Life of pause reconfirms Wild Nothing‘s gentleness and sensitivity, but also reveals an unprecedented maturity, both in terms of lyrics and music: the minimalistic tunes, often extremely simple and filled with youthful ingenuity, linger on, though popping up from a mightier structure, a more solid vocal framework, built over more articulated melodies, to witness the continuity within individual progression. “To know you” thus works as a bridge between the dreamy and the real, with its filling synths and its sustained rhythm, just as “Reichpop” gently introduces us into sparkles of sounds that suddenly stand out through a continuous and smooth series of folds. The whole singing sounds more complete, so to say, confident to speak out, even when it comes to doubts and uncertainty, as in “Life of pause“, or “TV queen“, where with a hint of sensuality we feel the dilemma of an unresolved love.
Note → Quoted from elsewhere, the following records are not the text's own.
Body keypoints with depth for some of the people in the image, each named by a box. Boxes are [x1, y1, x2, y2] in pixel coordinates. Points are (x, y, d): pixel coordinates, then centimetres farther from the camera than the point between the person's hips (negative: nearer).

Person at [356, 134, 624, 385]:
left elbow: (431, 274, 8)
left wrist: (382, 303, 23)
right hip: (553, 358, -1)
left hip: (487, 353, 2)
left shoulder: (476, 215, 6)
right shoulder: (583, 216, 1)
Such a sensuality is though even more intense in “A woman’s wisdom“: reminiscence of 80’s and 90’s post-rock flow as across dark silk, writhing amongst slow guitars and a low voluptuous voice.
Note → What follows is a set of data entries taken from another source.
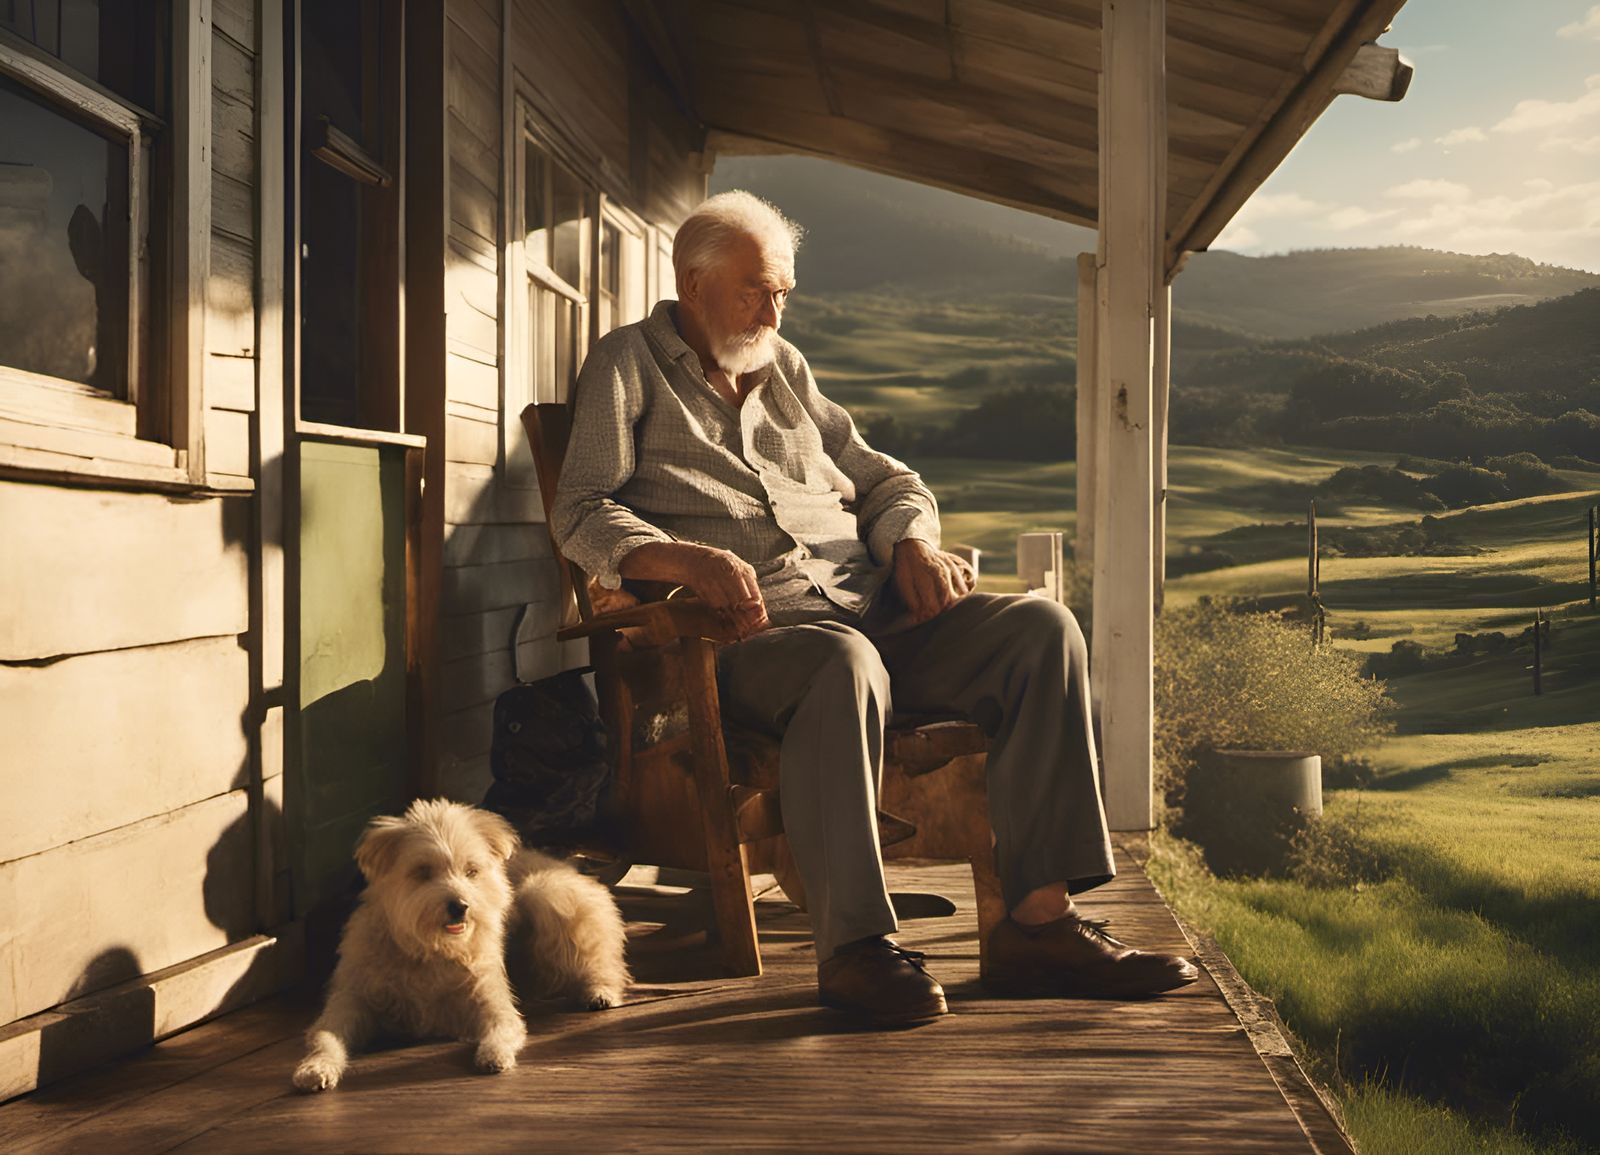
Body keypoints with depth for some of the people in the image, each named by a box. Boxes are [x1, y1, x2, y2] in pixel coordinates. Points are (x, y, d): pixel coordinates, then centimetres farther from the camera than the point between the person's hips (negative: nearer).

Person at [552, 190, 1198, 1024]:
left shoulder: (785, 368, 28)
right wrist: (689, 560, -23)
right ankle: (852, 945, -37)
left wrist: (915, 542, 4)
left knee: (1041, 629, -17)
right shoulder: (629, 365, 10)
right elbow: (582, 515, -3)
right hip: (746, 632, -6)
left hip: (870, 607, 6)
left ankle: (1038, 921, -22)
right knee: (844, 662, -40)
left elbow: (885, 482, 29)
But the probably most interesting track is “Alien“, where Tatum explores a dark and sort of twisted side of his mind in a mighty and tragic melody, repeating in a continuous distorting atmosphere, like in a floating recurring nightmare.

Wild Nothing’s sensitivity has not changed, but their narrative has: that joy that seemed once so close ahead, now seems a distant memory, out of reach, and what stays is the prosaic reality of life.